4. The healthcare professional is preparing to use a stethoscope for auscultation. Which statement is true regarding the diaphragm of the stethoscope?
- A. Used to listen for high-pitched sounds
- B. Used to listen for low-pitched sounds
- C. Should be firmly held against the person's skin to block out low-pitched sounds
- D. Should be lightly held against the person's skin to listen for extra heart sounds and murmurs
Correct answer: A
Rationale: The diaphragm of the stethoscope is designed for listening to high-pitched sounds like breath, bowel, and normal heart sounds. It should be firmly held against the person's skin to ensure optimal sound transmission, leaving a ring after use. On the other hand, the bell of the stethoscope is ideal for detecting soft, low-pitched sounds such as extra heart sounds or murmurs. Therefore, the diaphragm is not used to block out low-pitched sounds but rather to enhance the detection of high-frequency sounds.

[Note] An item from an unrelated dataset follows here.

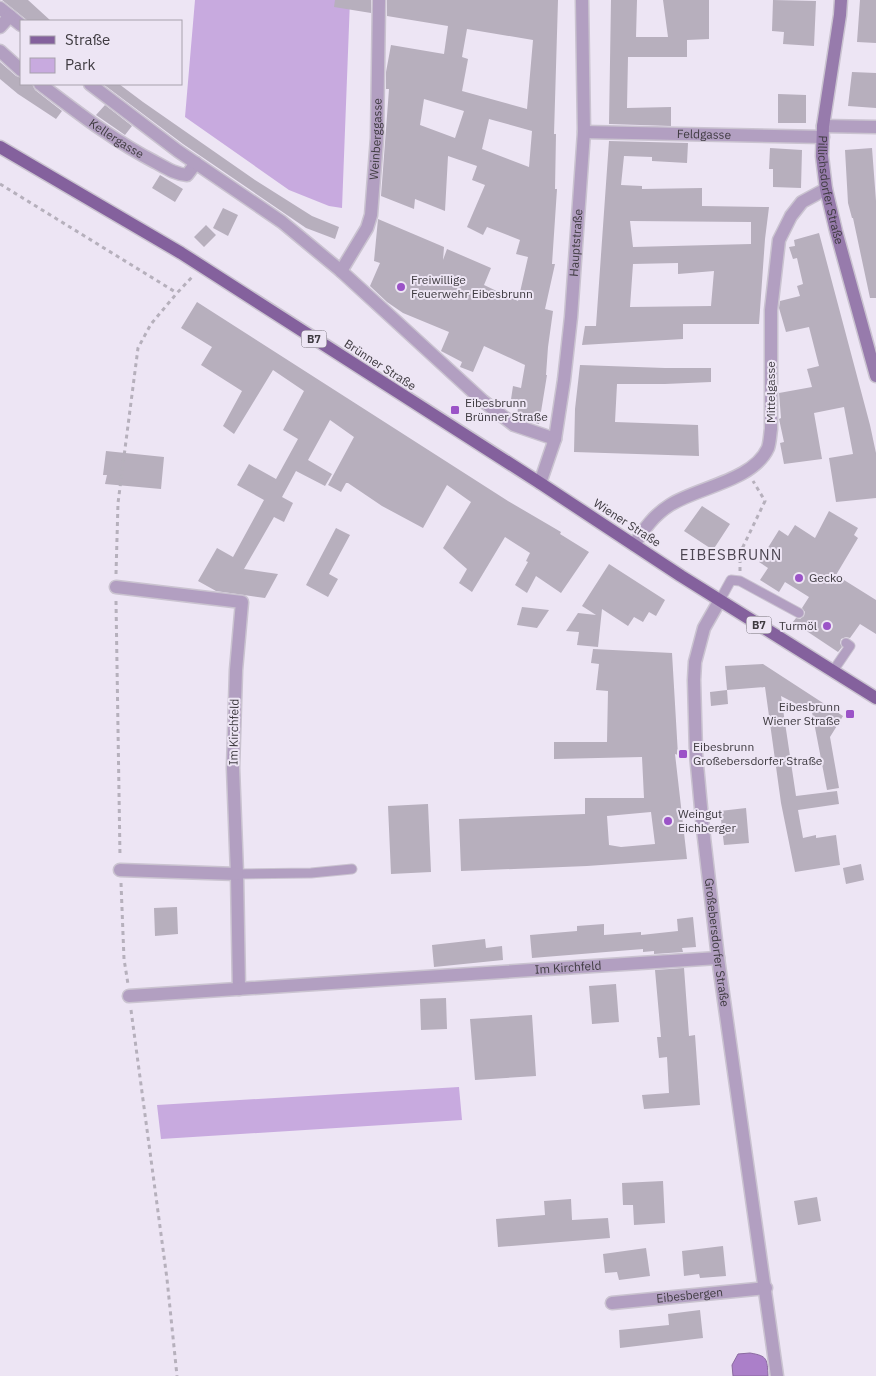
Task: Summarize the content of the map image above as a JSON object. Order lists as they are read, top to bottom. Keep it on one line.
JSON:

5. During a client interview, which of the following leading questions should the nurse avoid asking?
- A. What medication do you take at home?

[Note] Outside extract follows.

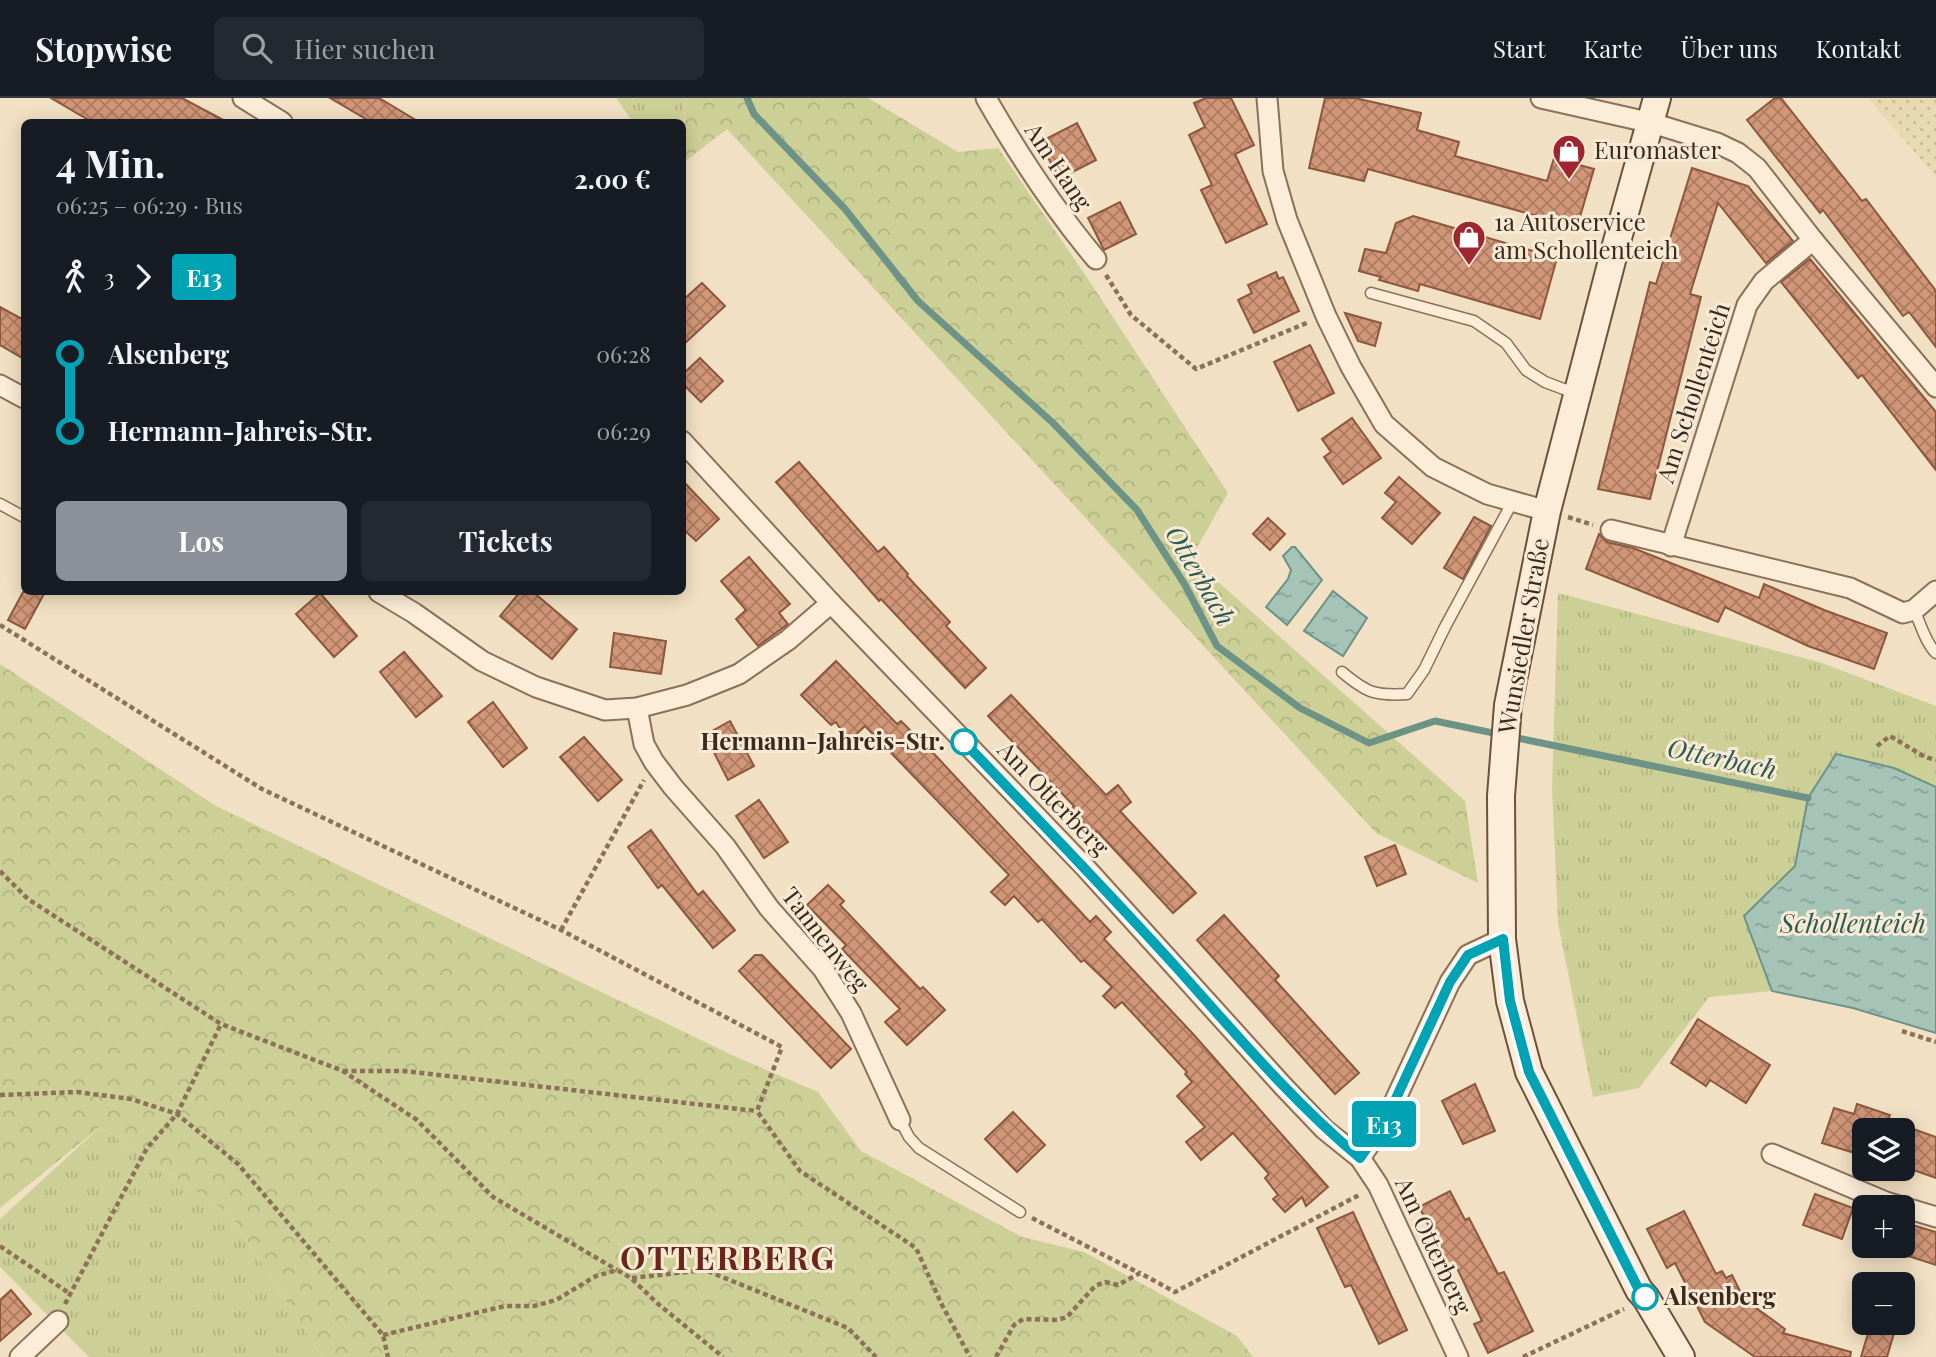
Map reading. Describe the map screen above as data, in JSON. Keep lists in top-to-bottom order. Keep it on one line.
{"streets":{"main road":["Wunsiedler Straße"],"street":["Am Hang","Am Schollenteich","Am Otterberg","Tannenweg"]},"districts":["OTTERBERG"],"water":["Otterbach","Schollenteich"],"places":{"shop":["Euromaster","1a Autoservice am Schollenteich"],"other":["Hermann-Jahreis-Str.","Alsenberg"]},"lines":["bus line E13"],"page":{"header":"Stopwise","search":"Hier suchen","nav":["Start","Karte","Über uns","Kontakt"],"on_map":"E13","heading":["4 Min.","06:25 – 06:29 · Bus","2.00 €"],"legs":["3","E13"],"list":[{"name":"Alsenberg","value":"06:28"},{"name":"Hermann-Jahreis-Str.","value":"06:29"}],"buttons":["Los","Tickets"],"map_buttons":["+","−"]}}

- B. You are really excited about the plastic surgery, aren't you?
- C. Were you aware I've had this same type of surgery?
- D. What would you like to talk about?
Correct answer: B
Rationale: The nurse should avoid asking leading questions during a client interview as they can influence the client's response. Option B is a leading question as it suggests an expected response from the client, potentially biasing the information provided. This can lead to inaccurate data collection and subsequent errors in diagnostic reasoning. Choices A, C, and D are open-ended questions that encourage the client to provide unbiased information and allow for a more comprehensive assessment.